TASK: Rewrite the data below, replacing "scientific name" with "binomial name" everywhere and leaving everything else unchanged.

━━━━━ RECORDED INFORMATION

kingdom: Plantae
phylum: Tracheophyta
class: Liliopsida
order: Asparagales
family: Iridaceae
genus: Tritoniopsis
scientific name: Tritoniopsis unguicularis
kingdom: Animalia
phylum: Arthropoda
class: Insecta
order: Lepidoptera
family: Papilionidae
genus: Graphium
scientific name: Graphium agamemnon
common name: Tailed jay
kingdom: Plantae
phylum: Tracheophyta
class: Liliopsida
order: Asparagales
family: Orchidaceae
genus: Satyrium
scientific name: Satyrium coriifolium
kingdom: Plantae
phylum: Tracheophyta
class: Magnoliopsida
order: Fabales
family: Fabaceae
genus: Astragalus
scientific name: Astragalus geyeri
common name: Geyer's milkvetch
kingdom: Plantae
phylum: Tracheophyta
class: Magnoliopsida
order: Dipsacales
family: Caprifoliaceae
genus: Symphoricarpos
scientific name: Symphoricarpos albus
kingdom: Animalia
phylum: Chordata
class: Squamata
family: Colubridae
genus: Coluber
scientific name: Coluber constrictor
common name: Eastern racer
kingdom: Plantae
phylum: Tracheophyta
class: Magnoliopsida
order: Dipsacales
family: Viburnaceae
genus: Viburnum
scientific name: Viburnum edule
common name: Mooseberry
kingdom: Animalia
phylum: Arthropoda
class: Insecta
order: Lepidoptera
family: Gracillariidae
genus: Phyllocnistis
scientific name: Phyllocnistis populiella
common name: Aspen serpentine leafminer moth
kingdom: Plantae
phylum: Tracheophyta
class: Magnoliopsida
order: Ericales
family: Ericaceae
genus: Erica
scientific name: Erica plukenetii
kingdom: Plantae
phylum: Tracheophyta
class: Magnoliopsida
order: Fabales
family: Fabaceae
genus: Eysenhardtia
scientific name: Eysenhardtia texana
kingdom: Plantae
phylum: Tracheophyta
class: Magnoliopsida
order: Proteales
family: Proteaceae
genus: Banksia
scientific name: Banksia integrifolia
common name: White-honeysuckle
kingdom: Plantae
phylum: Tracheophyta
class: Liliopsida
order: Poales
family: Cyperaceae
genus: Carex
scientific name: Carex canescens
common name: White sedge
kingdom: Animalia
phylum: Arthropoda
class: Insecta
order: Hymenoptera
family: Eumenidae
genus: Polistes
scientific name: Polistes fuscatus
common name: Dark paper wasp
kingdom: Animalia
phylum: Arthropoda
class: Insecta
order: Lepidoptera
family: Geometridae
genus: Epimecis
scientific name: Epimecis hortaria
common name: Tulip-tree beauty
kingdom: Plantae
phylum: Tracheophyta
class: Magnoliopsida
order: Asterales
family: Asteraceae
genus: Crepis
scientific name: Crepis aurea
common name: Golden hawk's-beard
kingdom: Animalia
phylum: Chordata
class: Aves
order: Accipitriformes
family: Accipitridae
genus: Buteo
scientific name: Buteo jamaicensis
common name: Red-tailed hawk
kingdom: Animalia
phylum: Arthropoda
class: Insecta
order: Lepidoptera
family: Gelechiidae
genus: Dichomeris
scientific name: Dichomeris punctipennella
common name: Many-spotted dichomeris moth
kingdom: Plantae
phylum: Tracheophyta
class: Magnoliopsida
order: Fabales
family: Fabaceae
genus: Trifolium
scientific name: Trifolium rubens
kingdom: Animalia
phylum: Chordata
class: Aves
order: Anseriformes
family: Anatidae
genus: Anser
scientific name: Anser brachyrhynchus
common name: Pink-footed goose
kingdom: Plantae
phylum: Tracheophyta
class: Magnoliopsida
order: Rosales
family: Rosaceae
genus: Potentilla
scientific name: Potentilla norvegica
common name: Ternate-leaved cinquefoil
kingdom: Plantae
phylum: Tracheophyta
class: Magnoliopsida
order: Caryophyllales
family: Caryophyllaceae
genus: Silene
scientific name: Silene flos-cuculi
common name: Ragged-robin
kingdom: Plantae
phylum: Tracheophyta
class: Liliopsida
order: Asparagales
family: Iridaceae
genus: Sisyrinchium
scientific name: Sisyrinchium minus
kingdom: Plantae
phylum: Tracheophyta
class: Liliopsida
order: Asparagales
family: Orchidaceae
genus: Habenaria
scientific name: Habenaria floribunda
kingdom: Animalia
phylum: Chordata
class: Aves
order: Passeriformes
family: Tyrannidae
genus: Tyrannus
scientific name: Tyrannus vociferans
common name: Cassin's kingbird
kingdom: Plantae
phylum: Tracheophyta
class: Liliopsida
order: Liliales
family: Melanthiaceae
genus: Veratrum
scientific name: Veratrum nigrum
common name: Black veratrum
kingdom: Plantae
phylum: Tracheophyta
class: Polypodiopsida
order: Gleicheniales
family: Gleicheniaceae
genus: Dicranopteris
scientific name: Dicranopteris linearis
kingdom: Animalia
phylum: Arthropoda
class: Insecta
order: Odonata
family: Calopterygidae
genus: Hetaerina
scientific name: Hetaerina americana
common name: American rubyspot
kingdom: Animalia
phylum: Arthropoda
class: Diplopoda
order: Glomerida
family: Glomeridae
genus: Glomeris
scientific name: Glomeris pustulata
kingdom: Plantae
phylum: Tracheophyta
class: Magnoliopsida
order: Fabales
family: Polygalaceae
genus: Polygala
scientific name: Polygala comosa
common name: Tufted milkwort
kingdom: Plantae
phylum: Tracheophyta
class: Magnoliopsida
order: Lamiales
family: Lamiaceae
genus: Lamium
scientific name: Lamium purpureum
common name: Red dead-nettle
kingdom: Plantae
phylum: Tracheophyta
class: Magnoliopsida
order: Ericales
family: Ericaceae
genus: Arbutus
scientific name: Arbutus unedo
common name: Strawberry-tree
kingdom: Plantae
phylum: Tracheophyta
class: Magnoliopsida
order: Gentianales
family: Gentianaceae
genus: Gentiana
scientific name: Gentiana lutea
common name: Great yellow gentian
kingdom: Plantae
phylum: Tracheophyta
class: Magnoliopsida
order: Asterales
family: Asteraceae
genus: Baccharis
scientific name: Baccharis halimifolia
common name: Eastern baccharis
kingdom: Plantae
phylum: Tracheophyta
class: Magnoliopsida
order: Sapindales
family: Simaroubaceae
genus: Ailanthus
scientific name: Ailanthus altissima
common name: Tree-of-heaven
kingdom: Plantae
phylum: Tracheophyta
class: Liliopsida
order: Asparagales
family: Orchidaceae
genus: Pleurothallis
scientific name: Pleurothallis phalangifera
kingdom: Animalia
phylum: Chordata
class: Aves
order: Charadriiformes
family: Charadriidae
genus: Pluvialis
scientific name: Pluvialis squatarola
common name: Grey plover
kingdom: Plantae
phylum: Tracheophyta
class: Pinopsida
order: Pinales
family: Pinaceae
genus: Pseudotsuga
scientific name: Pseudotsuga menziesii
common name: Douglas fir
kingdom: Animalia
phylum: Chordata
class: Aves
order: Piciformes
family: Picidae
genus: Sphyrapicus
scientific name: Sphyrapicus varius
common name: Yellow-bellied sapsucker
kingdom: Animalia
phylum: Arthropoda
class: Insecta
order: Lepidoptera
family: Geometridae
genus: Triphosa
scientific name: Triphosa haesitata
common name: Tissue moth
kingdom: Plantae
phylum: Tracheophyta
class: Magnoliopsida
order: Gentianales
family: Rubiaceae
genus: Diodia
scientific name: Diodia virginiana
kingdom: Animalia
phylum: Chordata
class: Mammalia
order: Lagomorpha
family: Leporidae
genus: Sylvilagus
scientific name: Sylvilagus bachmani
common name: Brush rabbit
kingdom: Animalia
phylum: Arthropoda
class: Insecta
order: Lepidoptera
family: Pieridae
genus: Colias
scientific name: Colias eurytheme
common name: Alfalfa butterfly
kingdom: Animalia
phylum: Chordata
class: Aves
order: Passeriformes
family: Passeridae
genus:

━━━━━━━━━━

CORRECT RESULT:
kingdom: Plantae
phylum: Tracheophyta
class: Liliopsida
order: Asparagales
family: Iridaceae
genus: Tritoniopsis
binomial name: Tritoniopsis unguicularis
kingdom: Animalia
phylum: Arthropoda
class: Insecta
order: Lepidoptera
family: Papilionidae
genus: Graphium
binomial name: Graphium agamemnon
common name: Tailed jay
kingdom: Plantae
phylum: Tracheophyta
class: Liliopsida
order: Asparagales
family: Orchidaceae
genus: Satyrium
binomial name: Satyrium coriifolium
kingdom: Plantae
phylum: Tracheophyta
class: Magnoliopsida
order: Fabales
family: Fabaceae
genus: Astragalus
binomial name: Astragalus geyeri
common name: Geyer's milkvetch
kingdom: Plantae
phylum: Tracheophyta
class: Magnoliopsida
order: Dipsacales
family: Caprifoliaceae
genus: Symphoricarpos
binomial name: Symphoricarpos albus
kingdom: Animalia
phylum: Chordata
class: Squamata
family: Colubridae
genus: Coluber
binomial name: Coluber constrictor
common name: Eastern racer
kingdom: Plantae
phylum: Tracheophyta
class: Magnoliopsida
order: Dipsacales
family: Viburnaceae
genus: Viburnum
binomial name: Viburnum edule
common name: Mooseberry
kingdom: Animalia
phylum: Arthropoda
class: Insecta
order: Lepidoptera
family: Gracillariidae
genus: Phyllocnistis
binomial name: Phyllocnistis populiella
common name: Aspen serpentine leafminer moth
kingdom: Plantae
phylum: Tracheophyta
class: Magnoliopsida
order: Ericales
family: Ericaceae
genus: Erica
binomial name: Erica plukenetii
kingdom: Plantae
phylum: Tracheophyta
class: Magnoliopsida
order: Fabales
family: Fabaceae
genus: Eysenhardtia
binomial name: Eysenhardtia texana
kingdom: Plantae
phylum: Tracheophyta
class: Magnoliopsida
order: Proteales
family: Proteaceae
genus: Banksia
binomial name: Banksia integrifolia
common name: White-honeysuckle
kingdom: Plantae
phylum: Tracheophyta
class: Liliopsida
order: Poales
family: Cyperaceae
genus: Carex
binomial name: Carex canescens
common name: White sedge
kingdom: Animalia
phylum: Arthropoda
class: Insecta
order: Hymenoptera
family: Eumenidae
genus: Polistes
binomial name: Polistes fuscatus
common name: Dark paper wasp
kingdom: Animalia
phylum: Arthropoda
class: Insecta
order: Lepidoptera
family: Geometridae
genus: Epimecis
binomial name: Epimecis hortaria
common name: Tulip-tree beauty
kingdom: Plantae
phylum: Tracheophyta
class: Magnoliopsida
order: Asterales
family: Asteraceae
genus: Crepis
binomial name: Crepis aurea
common name: Golden hawk's-beard
kingdom: Animalia
phylum: Chordata
class: Aves
order: Accipitriformes
family: Accipitridae
genus: Buteo
binomial name: Buteo jamaicensis
common name: Red-tailed hawk
kingdom: Animalia
phylum: Arthropoda
class: Insecta
order: Lepidoptera
family: Gelechiidae
genus: Dichomeris
binomial name: Dichomeris punctipennella
common name: Many-spotted dichomeris moth
kingdom: Plantae
phylum: Tracheophyta
class: Magnoliopsida
order: Fabales
family: Fabaceae
genus: Trifolium
binomial name: Trifolium rubens
kingdom: Animalia
phylum: Chordata
class: Aves
order: Anseriformes
family: Anatidae
genus: Anser
binomial name: Anser brachyrhynchus
common name: Pink-footed goose
kingdom: Plantae
phylum: Tracheophyta
class: Magnoliopsida
order: Rosales
family: Rosaceae
genus: Potentilla
binomial name: Potentilla norvegica
common name: Ternate-leaved cinquefoil
kingdom: Plantae
phylum: Tracheophyta
class: Magnoliopsida
order: Caryophyllales
family: Caryophyllaceae
genus: Silene
binomial name: Silene flos-cuculi
common name: Ragged-robin
kingdom: Plantae
phylum: Tracheophyta
class: Liliopsida
order: Asparagales
family: Iridaceae
genus: Sisyrinchium
binomial name: Sisyrinchium minus
kingdom: Plantae
phylum: Tracheophyta
class: Liliopsida
order: Asparagales
family: Orchidaceae
genus: Habenaria
binomial name: Habenaria floribunda
kingdom: Animalia
phylum: Chordata
class: Aves
order: Passeriformes
family: Tyrannidae
genus: Tyrannus
binomial name: Tyrannus vociferans
common name: Cassin's kingbird
kingdom: Plantae
phylum: Tracheophyta
class: Liliopsida
order: Liliales
family: Melanthiaceae
genus: Veratrum
binomial name: Veratrum nigrum
common name: Black veratrum
kingdom: Plantae
phylum: Tracheophyta
class: Polypodiopsida
order: Gleicheniales
family: Gleicheniaceae
genus: Dicranopteris
binomial name: Dicranopteris linearis
kingdom: Animalia
phylum: Arthropoda
class: Insecta
order: Odonata
family: Calopterygidae
genus: Hetaerina
binomial name: Hetaerina americana
common name: American rubyspot
kingdom: Animalia
phylum: Arthropoda
class: Diplopoda
order: Glomerida
family: Glomeridae
genus: Glomeris
binomial name: Glomeris pustulata
kingdom: Plantae
phylum: Tracheophyta
class: Magnoliopsida
order: Fabales
family: Polygalaceae
genus: Polygala
binomial name: Polygala comosa
common name: Tufted milkwort
kingdom: Plantae
phylum: Tracheophyta
class: Magnoliopsida
order: Lamiales
family: Lamiaceae
genus: Lamium
binomial name: Lamium purpureum
common name: Red dead-nettle
kingdom: Plantae
phylum: Tracheophyta
class: Magnoliopsida
order: Ericales
family: Ericaceae
genus: Arbutus
binomial name: Arbutus unedo
common name: Strawberry-tree
kingdom: Plantae
phylum: Tracheophyta
class: Magnoliopsida
order: Gentianales
family: Gentianaceae
genus: Gentiana
binomial name: Gentiana lutea
common name: Great yellow gentian
kingdom: Plantae
phylum: Tracheophyta
class: Magnoliopsida
order: Asterales
family: Asteraceae
genus: Baccharis
binomial name: Baccharis halimifolia
common name: Eastern baccharis
kingdom: Plantae
phylum: Tracheophyta
class: Magnoliopsida
order: Sapindales
family: Simaroubaceae
genus: Ailanthus
binomial name: Ailanthus altissima
common name: Tree-of-heaven
kingdom: Plantae
phylum: Tracheophyta
class: Liliopsida
order: Asparagales
family: Orchidaceae
genus: Pleurothallis
binomial name: Pleurothallis phalangifera
kingdom: Animalia
phylum: Chordata
class: Aves
order: Charadriiformes
family: Charadriidae
genus: Pluvialis
binomial name: Pluvialis squatarola
common name: Grey plover
kingdom: Plantae
phylum: Tracheophyta
class: Pinopsida
order: Pinales
family: Pinaceae
genus: Pseudotsuga
binomial name: Pseudotsuga menziesii
common name: Douglas fir
kingdom: Animalia
phylum: Chordata
class: Aves
order: Piciformes
family: Picidae
genus: Sphyrapicus
binomial name: Sphyrapicus varius
common name: Yellow-bellied sapsucker
kingdom: Animalia
phylum: Arthropoda
class: Insecta
order: Lepidoptera
family: Geometridae
genus: Triphosa
binomial name: Triphosa haesitata
common name: Tissue moth
kingdom: Plantae
phylum: Tracheophyta
class: Magnoliopsida
order: Gentianales
family: Rubiaceae
genus: Diodia
binomial name: Diodia virginiana
kingdom: Animalia
phylum: Chordata
class: Mammalia
order: Lagomorpha
family: Leporidae
genus: Sylvilagus
binomial name: Sylvilagus bachmani
common name: Brush rabbit
kingdom: Animalia
phylum: Arthropoda
class: Insecta
order: Lepidoptera
family: Pieridae
genus: Colias
binomial name: Colias eurytheme
common name: Alfalfa butterfly
kingdom: Animalia
phylum: Chordata
class: Aves
order: Passeriformes
family: Passeridae
genus:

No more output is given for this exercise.